+++ Selected extract +++

# Single EO scent (fading) test



## szaza (Mar 12, 2020)

I had a bunch of (new) EO's that I wanted to test and thought I'd update on it here in case someone else is interested. I used a salt bar recipe because it needs a long cure so I have ample time to sniff all the soaps repeatedly before using the soap. I just hope the salt doesn't interfere with the scent. Anyone experience with that? 

These are the scents I used: 
Amyris at 5%
Bergamot at 5%
Eucalyptus at 5% 
Peppermint at 5% 
Petitgrain at 5% 
Rosemary at 5% 
Peru balsam at 4% 
Star anise at 1%
Ho wood at 0.4-0.7%*
Elemi at 0.4-0.7%*
These are the maximum amounts for CP soap. Ho-wood and Elemi were difficult to measure and I probably added a bit too much.. 
I made this soap on February 1st and I just packaged all the soaps after a bit over 5 (almost 6) weeks of cure time. The scent has already changed in many of the soaps. 

Here's a short summary of perceived fading after cure (5-6 weeks)
Scent got stronger: Amyris (but still subtle)

Stayed+- same: Petitgrain, Rosemary, Peppermint, Peru Balsam (Ho Wood)

Scent changed: Elemi, Star Anise

Faded noticably: Eucalyptus

Faded too much: Bergamot


Here's a longer write-up:
*Amyris* smelled wonderful OOB, slightly sweet and a bit fresh/floral. 
After unmolding I could hardly smell it anymore and I was disappointed, but somehow the scent came back after +-4 weeks of curing and is now a soft kind of floral scent, not very strong but pleasant.
*Bergamot* is just lovely OOB, very fresh, typical bergamot (earl grey) scent and it smelled the same right after unmolding. After cure there's a freshness left in the soap, but the typical bergamot smell has gone.

+++

Can you return the whole scent test post, word for word? Work only from the scent test post above.

+++ Information supplied +++

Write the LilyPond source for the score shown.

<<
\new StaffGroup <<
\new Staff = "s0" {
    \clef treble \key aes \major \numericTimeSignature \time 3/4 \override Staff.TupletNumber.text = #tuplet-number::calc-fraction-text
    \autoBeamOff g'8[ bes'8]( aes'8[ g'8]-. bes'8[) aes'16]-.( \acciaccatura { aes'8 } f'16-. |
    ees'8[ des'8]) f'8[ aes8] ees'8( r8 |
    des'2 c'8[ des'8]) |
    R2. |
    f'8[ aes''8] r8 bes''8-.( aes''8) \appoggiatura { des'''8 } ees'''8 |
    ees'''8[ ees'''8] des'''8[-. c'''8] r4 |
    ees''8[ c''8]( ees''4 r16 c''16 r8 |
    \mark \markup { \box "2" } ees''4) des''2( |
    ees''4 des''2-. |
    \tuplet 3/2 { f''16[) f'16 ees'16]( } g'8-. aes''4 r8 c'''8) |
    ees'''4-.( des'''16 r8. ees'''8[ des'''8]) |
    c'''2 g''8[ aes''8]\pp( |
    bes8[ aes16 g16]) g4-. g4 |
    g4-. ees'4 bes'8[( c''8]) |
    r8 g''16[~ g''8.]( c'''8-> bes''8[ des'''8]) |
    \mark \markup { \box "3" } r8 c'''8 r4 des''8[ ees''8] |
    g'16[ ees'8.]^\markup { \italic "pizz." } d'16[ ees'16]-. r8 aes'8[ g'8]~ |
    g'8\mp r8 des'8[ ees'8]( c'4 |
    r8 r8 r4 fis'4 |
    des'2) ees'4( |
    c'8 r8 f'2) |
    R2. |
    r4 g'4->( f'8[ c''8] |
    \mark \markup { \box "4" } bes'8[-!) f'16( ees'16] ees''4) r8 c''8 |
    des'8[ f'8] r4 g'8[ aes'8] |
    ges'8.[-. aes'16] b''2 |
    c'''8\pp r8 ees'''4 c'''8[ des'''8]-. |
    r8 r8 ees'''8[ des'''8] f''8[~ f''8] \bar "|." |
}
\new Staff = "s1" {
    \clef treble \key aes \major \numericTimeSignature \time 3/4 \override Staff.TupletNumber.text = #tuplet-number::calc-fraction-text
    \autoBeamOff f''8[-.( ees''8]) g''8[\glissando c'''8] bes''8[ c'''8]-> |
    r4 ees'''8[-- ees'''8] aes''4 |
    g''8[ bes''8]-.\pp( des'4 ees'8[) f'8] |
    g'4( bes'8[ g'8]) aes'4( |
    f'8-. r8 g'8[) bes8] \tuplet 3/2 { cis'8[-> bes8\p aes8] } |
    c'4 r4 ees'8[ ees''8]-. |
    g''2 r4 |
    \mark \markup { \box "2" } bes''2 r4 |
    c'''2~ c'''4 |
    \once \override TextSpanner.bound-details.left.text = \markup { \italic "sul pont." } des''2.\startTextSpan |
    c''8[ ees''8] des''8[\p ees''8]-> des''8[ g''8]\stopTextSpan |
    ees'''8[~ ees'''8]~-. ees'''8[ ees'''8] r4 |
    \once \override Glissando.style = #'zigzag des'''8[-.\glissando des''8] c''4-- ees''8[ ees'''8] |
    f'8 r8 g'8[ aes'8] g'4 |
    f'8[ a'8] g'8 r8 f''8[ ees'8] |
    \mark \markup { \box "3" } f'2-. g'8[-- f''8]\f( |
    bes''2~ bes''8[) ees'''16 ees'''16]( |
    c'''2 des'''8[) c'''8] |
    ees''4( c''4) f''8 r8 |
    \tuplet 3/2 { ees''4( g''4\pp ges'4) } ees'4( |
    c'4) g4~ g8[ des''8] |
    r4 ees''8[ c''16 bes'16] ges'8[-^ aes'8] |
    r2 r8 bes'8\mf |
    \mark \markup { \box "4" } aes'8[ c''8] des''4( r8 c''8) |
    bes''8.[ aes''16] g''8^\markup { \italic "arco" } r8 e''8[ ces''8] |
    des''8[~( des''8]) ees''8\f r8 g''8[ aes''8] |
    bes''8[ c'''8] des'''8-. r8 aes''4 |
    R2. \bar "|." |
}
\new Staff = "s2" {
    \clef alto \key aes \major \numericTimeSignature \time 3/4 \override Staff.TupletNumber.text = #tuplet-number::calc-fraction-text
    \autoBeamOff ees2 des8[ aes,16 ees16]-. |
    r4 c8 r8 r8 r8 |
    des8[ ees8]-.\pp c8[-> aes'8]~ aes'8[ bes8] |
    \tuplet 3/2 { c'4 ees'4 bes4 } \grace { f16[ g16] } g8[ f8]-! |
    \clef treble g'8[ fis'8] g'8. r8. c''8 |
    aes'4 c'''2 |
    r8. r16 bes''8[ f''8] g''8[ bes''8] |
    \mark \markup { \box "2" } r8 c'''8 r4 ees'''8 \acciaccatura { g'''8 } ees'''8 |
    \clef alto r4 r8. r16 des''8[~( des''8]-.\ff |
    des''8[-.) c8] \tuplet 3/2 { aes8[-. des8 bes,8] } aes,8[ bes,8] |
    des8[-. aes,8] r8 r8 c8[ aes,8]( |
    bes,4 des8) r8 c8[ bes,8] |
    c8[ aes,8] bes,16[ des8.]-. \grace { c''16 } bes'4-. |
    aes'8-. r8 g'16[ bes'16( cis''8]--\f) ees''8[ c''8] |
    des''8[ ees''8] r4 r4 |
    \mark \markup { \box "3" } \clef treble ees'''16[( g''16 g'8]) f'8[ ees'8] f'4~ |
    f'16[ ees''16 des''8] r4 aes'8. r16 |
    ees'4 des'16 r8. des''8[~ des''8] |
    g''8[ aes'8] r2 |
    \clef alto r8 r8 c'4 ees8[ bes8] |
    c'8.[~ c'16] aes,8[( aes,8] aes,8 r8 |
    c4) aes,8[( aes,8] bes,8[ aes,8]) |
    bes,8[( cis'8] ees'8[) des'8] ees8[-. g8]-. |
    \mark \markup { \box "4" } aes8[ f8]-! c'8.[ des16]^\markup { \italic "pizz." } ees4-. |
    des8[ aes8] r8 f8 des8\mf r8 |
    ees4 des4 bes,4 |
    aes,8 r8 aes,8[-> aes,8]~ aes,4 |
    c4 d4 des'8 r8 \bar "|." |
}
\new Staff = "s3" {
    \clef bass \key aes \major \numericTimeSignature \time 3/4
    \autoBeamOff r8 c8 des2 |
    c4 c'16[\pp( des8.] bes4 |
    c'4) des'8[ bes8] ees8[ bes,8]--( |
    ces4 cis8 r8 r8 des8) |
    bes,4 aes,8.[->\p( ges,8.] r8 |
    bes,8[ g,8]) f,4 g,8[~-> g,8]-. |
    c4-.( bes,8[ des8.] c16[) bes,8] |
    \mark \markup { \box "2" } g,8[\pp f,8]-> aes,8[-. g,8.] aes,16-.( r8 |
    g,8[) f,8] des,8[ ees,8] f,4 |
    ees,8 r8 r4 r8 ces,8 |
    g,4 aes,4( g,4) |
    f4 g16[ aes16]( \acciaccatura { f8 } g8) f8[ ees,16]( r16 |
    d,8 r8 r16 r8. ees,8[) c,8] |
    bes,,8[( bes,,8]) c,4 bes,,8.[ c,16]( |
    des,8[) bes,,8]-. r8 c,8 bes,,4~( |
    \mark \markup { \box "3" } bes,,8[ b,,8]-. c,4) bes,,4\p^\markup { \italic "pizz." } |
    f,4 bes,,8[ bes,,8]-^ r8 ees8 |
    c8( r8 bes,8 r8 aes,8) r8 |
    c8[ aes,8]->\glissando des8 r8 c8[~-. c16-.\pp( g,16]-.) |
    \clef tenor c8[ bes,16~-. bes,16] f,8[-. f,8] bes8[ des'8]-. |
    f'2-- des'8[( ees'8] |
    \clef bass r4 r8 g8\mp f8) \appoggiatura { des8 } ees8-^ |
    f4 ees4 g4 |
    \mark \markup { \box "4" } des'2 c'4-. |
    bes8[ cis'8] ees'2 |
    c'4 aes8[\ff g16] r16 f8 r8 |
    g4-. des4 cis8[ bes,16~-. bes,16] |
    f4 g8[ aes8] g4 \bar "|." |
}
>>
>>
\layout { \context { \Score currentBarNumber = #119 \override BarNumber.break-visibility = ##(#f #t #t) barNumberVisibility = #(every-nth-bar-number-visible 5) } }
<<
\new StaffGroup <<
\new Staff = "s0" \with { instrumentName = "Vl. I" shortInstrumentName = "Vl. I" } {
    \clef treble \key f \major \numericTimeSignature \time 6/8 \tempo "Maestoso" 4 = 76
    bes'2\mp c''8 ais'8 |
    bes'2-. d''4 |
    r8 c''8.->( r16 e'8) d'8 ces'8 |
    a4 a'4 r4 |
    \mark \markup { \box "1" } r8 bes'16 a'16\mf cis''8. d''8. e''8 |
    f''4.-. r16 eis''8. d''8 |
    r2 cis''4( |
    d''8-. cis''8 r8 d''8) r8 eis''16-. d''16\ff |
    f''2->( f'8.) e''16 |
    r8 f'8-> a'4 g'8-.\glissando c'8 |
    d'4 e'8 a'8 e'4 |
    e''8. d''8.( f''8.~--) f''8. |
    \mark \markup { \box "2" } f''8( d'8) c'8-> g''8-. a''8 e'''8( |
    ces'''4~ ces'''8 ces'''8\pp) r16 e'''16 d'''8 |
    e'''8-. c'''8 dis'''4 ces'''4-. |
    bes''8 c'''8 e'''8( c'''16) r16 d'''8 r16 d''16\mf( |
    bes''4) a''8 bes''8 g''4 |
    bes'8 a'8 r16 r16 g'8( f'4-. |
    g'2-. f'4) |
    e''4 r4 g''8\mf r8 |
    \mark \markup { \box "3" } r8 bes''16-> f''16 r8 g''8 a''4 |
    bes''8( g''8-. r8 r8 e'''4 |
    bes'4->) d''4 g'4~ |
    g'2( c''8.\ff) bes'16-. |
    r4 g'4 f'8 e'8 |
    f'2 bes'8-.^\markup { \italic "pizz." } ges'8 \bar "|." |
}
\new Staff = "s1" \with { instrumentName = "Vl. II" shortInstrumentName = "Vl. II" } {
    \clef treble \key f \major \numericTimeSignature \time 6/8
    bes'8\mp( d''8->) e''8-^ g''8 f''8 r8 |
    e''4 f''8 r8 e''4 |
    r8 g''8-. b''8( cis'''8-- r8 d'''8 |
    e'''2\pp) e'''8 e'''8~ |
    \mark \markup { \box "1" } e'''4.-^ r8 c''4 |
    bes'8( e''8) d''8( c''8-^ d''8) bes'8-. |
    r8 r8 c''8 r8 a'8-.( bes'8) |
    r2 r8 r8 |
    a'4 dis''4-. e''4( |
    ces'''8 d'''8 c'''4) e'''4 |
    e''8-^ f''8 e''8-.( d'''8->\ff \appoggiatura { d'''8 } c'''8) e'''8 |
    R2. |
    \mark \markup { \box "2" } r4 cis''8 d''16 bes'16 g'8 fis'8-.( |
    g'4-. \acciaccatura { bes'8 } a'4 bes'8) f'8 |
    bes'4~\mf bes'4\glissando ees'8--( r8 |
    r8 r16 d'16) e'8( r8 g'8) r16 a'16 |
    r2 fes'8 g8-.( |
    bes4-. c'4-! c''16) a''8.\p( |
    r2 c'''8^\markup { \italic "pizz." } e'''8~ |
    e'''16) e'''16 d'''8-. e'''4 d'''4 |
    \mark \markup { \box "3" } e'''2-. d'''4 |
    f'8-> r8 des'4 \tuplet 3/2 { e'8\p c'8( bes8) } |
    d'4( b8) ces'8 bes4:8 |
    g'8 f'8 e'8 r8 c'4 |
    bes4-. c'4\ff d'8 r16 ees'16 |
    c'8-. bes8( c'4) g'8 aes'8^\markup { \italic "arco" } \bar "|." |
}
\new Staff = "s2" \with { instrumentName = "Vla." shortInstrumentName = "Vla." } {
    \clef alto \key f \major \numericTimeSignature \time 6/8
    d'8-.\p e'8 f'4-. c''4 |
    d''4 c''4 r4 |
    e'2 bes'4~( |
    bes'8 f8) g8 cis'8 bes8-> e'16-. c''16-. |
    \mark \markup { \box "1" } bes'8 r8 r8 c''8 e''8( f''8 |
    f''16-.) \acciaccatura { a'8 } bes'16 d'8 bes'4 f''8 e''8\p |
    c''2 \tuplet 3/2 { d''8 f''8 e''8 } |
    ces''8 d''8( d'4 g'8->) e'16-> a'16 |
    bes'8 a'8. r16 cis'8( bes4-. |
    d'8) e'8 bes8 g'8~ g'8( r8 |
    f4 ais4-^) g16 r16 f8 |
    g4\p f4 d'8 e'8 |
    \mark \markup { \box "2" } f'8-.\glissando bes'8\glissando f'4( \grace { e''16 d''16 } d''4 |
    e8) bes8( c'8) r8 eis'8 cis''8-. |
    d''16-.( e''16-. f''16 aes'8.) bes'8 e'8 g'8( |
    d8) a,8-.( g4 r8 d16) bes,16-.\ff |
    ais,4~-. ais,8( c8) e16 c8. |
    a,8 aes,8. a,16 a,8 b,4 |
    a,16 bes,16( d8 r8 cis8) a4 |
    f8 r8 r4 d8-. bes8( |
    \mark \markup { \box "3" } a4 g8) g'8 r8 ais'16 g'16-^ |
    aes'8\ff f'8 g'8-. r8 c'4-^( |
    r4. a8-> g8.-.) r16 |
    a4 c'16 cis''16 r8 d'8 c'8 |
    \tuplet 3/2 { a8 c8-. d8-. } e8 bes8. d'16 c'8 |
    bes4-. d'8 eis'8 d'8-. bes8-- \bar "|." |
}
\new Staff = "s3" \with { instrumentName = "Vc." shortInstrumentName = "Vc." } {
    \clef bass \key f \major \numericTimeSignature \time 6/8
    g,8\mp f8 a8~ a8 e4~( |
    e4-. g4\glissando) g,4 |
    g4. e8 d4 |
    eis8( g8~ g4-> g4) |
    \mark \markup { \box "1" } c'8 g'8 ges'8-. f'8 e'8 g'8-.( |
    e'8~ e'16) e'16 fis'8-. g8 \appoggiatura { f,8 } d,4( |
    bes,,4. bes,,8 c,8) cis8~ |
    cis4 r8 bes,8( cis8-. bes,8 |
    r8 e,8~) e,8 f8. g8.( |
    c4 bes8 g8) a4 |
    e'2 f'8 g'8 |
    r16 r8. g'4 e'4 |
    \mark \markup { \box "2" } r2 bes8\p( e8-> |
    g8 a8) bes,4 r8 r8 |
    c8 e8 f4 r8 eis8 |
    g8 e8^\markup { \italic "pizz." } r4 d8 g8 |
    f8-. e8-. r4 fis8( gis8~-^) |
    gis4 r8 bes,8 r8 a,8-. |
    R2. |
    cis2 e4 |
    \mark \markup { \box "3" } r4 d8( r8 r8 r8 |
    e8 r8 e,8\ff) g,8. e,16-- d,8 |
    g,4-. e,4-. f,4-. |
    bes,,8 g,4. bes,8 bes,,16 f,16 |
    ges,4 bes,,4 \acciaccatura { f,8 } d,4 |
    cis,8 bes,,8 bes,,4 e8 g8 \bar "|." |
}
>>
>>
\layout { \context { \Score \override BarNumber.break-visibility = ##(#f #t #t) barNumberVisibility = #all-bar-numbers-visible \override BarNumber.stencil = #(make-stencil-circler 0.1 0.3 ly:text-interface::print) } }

+++

Written answer
# Single EO scent (fading) test



## szaza (Mar 12, 2020)

I had a bunch of (new) EO's that I wanted to test and thought I'd update on it here in case someone else is interested. I used a salt bar recipe because it needs a long cure so I have ample time to sniff all the soaps repeatedly before using the soap. I just hope the salt doesn't interfere with the scent. Anyone experience with that? 

These are the scents I used: 
Amyris at 5%
Bergamot at 5%
Eucalyptus at 5% 
Peppermint at 5% 
Petitgrain at 5% 
Rosemary at 5% 
Peru balsam at 4% 
Star anise at 1%
Ho wood at 0.4-0.7%*
Elemi at 0.4-0.7%*
These are the maximum amounts for CP soap. Ho-wood and Elemi were difficult to measure and I probably added a bit too much.. 
I made this soap on February 1st and I just packaged all the soaps after a bit over 5 (almost 6) weeks of cure time. The scent has already changed in many of the soaps. 

Here's a short summary of perceived fading after cure (5-6 weeks)
Scent got stronger: Amyris (but still subtle)

Stayed+- same: Petitgrain, Rosemary, Peppermint, Peru Balsam (Ho Wood)

Scent changed: Elemi, Star Anise

Faded noticably: Eucalyptus

Faded too much: Bergamot


Here's a longer write-up:
*Amyris* smelled wonderful OOB, slightly sweet and a bit fresh/floral. 
After unmolding I could hardly smell it anymore and I was disappointed, but somehow the scent came back after +-4 weeks of curing and is now a soft kind of floral scent, not very strong but pleasant.
*Bergamot* is just lovely OOB, very fresh, typical bergamot (earl grey) scent and it smelled the same right after unmolding. After cure there's a freshness left in the soap, but the typical bergamot smell has gone.